Marvin Lier hat die Lizenz zum Toreschiessen. 175-mal hat der linke Flügel von Pfadi Winterthur in 24 Saisonspielen eingenetzt. Eine Ausbeute, dank welcher Lier am Dienstag vor dem ersten Playoff-Viertelfinal als Liga-Topskorer geehrt wurde. Nur Minuten nach der Auszeichnung ist im Spiel vor allem seine Coolness vom Penaltystrich gefragt. Lier versenkt alle fünf Siebenmeter und ist so – obwohl er am Flügel kaum einen Ball bekommt – zweitbester Pfadi-Skorer beim Sieg gegen Kriens-Luzern.
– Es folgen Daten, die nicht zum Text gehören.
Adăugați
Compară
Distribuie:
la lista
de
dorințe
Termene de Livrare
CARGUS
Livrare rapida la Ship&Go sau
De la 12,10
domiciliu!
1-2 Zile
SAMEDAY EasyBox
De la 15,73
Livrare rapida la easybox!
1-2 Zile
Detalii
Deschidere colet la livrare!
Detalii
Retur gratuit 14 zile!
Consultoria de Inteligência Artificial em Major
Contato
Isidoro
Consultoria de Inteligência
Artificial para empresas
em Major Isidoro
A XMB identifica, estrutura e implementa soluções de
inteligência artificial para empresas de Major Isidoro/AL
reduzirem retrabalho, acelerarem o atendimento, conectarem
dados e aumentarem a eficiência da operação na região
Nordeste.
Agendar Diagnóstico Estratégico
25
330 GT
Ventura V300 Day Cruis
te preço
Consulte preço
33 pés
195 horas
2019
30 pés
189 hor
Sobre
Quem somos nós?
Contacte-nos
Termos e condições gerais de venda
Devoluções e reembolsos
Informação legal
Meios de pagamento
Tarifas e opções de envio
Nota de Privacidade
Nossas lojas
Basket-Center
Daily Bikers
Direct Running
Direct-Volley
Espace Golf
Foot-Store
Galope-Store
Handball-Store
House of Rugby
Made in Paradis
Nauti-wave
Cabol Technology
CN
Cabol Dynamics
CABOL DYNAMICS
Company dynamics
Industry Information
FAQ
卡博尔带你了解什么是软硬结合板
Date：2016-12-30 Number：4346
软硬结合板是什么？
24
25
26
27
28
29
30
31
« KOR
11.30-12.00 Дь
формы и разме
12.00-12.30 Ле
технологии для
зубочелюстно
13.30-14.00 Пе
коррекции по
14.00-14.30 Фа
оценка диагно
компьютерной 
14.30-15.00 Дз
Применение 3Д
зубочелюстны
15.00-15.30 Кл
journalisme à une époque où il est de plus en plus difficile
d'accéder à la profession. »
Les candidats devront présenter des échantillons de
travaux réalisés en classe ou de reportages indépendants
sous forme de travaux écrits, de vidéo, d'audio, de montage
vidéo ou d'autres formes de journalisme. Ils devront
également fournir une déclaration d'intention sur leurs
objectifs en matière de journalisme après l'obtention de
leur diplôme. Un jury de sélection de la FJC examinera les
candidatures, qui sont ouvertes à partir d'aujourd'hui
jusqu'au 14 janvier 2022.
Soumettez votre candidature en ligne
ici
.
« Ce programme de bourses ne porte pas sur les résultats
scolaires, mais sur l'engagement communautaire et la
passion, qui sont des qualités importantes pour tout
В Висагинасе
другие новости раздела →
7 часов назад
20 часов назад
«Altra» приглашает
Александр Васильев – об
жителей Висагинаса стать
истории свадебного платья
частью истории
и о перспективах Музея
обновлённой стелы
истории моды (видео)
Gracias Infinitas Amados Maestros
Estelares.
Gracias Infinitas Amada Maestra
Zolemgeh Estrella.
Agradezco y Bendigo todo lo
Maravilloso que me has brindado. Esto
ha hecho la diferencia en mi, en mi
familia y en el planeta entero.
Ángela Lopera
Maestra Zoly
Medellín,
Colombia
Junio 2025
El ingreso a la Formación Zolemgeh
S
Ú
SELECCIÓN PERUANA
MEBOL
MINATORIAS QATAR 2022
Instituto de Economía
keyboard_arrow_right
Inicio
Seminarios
Dank seiner Qualitäten ist der Winterthurer inzwischen auch bei Nati-Trainer Michael Suter erste Wahl auf Linksaussen und als Penaltyschütze. Lier bekommt gar den Vorzug vor Superstar Andy Schmid. «Andy und ich sprechen uns während des Spiels oft ab. Dann tritt derjenige zum Siebenmeter an, der sich gerade besser fühlt», erklärt Lier.
Seinen Wert für die Nati unterstrich er nicht zuletzt letzten Sonntag in der EM-Quali gegen Belgien, als er die Skorerliste mit neun Treffern erneut anführte. «Es war eine geschlossene Mannschaftsleistung», blickt Lier zurück. «Zudem hat uns der grosse Zuschaueraufmarsch in Schaffhausen sicherlich geholfen.»
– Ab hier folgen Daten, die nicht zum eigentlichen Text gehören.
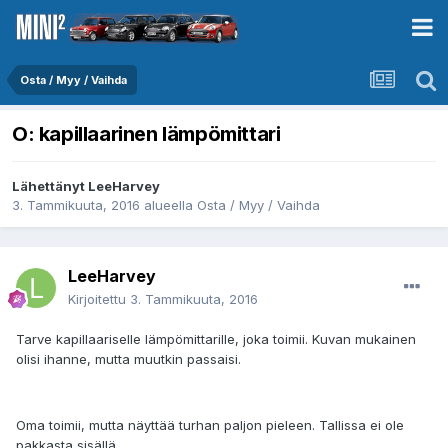
Osta / Myy / Vaihda
O: kapillaarinen lämpömittari
Lähettänyt
LeeHarvey
3. Tammikuuta, 2016
alueella
Osta / Myy / Vaihda
LeeHarvey
Kirjoitettu
3. Tammikuuta, 2016
Tarve kapillaariselle lämpömittarille, joka toimii. Kuvan mukainen
olisi ihanne, mutta muutkin passaisi.
Oma toimii, mutta näyttää turhan paljon pieleen. Tallissa ei ole
pakkasta sisällä.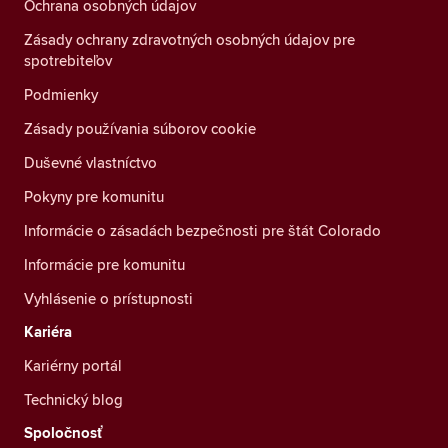
Ochrana osobných údajov
Zásady ochrany zdravotných osobných údajov pre
spotrebiteľov
Podmienky
Zásady používania súborov cookie
Duševné vlastníctvo
Pokyny pre komunitu
Informácie o zásadách bezpečnosti pre štát Colorado
Informácie pre komunitu
Vyhlásenie o prístupnosti
Kariéra
Kariérny portál
Technický blog
Spoločnosť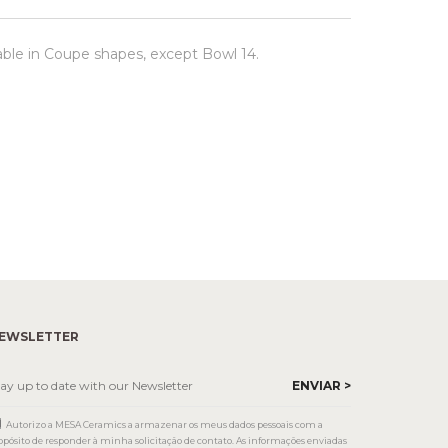
able in Coupe shapes, except Bowl 14.
EWSLETTER
Autorizo a MESA Ceramics a armazenar os meus dados pessoais com a
opósito de responder à minha solicitação de contato. As informações enviadas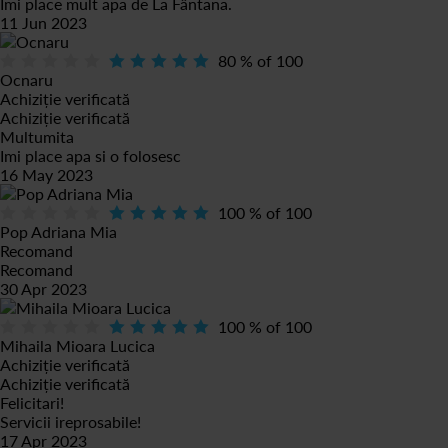
Imi place mult apa de La Fântana.
11 Jun 2023
80
% of
100
Ocnaru
Achiziție verificată
Achiziție verificată
Multumita
Imi place apa si o folosesc
16 May 2023
100
% of
100
Pop Adriana Mia
Recomand
Recomand
30 Apr 2023
100
% of
100
Mihaila Mioara Lucica
Achiziție verificată
Achiziție verificată
Felicitari!
Servicii ireprosabile!
17 Apr 2023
«Handball hat erste Priorität»
Zeit, den 36:22-Sieg gross zu feiern, blieb jedoch nicht. Regeneration war angesagt. Beim Liga-Topskorer jagt diese Woche ein Termin den anderen: Am Montag wurden Pfadis Nationalspieler zum separaten Videostudium aufgeboten, gefolgt von einem zweistündigen Mannschaftstraining. Am Dienstagmorgen sitzt der 26-Jährige dann im Hörsaal der Universität Zürich, wo er seinen Master in Erziehungswissenschaften macht. «Ich absolviere nur gut die Hälfte der Credits eines Vollzeitstudenten. Handball hat erste Priorität.»
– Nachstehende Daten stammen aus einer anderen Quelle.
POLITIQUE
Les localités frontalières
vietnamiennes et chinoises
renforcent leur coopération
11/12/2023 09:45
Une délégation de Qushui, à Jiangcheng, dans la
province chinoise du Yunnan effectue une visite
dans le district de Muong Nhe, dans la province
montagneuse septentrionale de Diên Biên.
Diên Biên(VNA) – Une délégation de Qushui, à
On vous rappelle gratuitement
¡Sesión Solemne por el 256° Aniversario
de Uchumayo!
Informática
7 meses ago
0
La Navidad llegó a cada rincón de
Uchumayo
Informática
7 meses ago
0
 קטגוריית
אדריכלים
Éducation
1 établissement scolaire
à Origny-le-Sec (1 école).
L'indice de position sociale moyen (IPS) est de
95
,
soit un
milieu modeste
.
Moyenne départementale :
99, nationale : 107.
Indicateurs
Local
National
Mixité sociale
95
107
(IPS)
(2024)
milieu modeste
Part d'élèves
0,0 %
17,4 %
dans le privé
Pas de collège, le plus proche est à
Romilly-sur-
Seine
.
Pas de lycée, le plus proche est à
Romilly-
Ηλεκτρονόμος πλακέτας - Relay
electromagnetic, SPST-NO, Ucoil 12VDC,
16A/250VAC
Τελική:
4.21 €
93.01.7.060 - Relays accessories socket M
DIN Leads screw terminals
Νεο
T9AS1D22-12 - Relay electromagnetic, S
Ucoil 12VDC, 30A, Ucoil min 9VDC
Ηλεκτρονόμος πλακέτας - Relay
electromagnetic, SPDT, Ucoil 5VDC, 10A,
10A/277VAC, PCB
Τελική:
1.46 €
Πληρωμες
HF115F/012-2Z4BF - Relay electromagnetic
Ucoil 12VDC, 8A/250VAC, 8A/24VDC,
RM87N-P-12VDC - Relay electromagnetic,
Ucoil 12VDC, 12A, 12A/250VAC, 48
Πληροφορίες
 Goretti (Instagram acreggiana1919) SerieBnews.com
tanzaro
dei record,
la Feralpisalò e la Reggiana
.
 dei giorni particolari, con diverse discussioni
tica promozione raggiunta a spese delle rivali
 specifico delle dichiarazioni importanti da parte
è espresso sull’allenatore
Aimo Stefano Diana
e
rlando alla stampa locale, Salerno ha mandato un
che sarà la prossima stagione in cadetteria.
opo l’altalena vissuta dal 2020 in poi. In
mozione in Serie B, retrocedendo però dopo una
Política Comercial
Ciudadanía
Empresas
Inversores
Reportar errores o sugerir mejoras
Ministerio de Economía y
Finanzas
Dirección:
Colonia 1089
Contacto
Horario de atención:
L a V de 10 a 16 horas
Das Programm während der Handball-Playoffs ist dennoch happig: Gespielt wird wie im Eishockey jeweils am Dienstag, Donnerstag und Samstag. Als Leistungsträger muss Lier bei Pfadi die kompletten 60 Minuten ran.
«Generell bin ich ein Handballer, der viel Einsatzzeit braucht, um auf Touren zu kommen», erklärt Lier. «Diese Saison bin ich nach dem Rücktritt von Marcel Hess erstmals die Nummer 1 am linken Flügel. Das erklärt vielleicht meinen Leistungssprung.»
Ein Leistungssprung, der bald zu einem Wechsel ins Ausland führt? Lier: «Ich suche das nicht aktiv. Aber es ist der Traum jedes Handballers, einmal in Deutschland oder Frankreich zu spielen.»